Work item — According to the Thursday Hili dialogue post, how many women's stories does the page linked from the Google Doodle contain?

Document segment —
- Opening Delimiter -

Thursday: Hili dialogue

It’s Thursday already: March 8, 2018, National Peanut Cluster Day (yeech). Better yet, it’s International Women’s Collaboration Brew Day, celebrating women brewmasters (brewmistresses?) who make craft beer.

More important, it’s International Women’s Day itself. Be sure you see the Twitter collection,  “How the world is celebrating International Women’s Day” There are some touching tweets and some funny ones; here’s one that’s both—and very American (this is a McDonald’s in California, and the hamburger company is also changing its website logo for today; see below):

From the webpage (click on screenshot):

Happy IWD from the women of Simon’s Cat!

And if you click on the Google Doodle below, and then on the purple arrow on the linked page, it will take you to a page of twelve women’s stories, each comprising a series of illustrated frames with text.

- Closing Delimiter -

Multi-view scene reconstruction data
- Opening Delimiter -

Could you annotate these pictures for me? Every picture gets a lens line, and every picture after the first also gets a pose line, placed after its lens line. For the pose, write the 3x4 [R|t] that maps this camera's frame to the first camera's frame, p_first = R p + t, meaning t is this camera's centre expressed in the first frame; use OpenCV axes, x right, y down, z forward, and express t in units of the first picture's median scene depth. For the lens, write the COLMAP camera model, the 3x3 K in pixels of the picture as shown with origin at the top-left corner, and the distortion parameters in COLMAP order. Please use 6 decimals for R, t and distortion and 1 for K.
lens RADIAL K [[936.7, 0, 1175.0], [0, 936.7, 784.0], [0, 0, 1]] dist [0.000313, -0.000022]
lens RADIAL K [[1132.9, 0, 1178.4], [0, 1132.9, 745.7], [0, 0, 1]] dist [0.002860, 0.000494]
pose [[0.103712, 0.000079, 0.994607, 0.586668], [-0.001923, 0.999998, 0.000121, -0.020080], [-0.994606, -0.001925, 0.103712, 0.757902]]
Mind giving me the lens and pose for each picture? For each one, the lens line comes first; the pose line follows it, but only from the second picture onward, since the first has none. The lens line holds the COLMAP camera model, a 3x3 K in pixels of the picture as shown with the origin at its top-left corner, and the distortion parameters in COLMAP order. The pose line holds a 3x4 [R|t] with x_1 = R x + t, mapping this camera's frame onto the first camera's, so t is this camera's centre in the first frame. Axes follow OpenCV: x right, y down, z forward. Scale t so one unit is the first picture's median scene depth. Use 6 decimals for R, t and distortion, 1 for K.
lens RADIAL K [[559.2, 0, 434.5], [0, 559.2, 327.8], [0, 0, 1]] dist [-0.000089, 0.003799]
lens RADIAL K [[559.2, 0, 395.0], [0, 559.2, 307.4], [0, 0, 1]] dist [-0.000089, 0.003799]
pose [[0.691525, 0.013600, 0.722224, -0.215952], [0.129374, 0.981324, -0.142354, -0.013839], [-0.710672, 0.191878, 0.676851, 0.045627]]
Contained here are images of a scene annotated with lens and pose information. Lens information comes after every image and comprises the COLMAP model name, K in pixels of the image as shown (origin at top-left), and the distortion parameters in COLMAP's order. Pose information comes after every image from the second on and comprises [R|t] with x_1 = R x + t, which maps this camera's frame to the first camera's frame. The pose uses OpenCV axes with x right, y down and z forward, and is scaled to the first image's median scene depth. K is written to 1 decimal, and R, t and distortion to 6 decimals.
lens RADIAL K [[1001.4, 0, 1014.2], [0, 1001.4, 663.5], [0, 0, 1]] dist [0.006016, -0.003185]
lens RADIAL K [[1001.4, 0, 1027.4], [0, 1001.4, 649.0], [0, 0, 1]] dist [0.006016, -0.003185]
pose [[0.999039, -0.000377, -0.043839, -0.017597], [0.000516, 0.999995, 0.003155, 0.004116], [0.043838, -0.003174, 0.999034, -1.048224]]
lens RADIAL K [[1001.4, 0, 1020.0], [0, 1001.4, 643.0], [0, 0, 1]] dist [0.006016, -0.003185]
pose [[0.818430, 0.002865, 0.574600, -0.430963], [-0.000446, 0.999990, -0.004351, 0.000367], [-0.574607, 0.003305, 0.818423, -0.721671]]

- Closing Delimiter -

Response — Twelve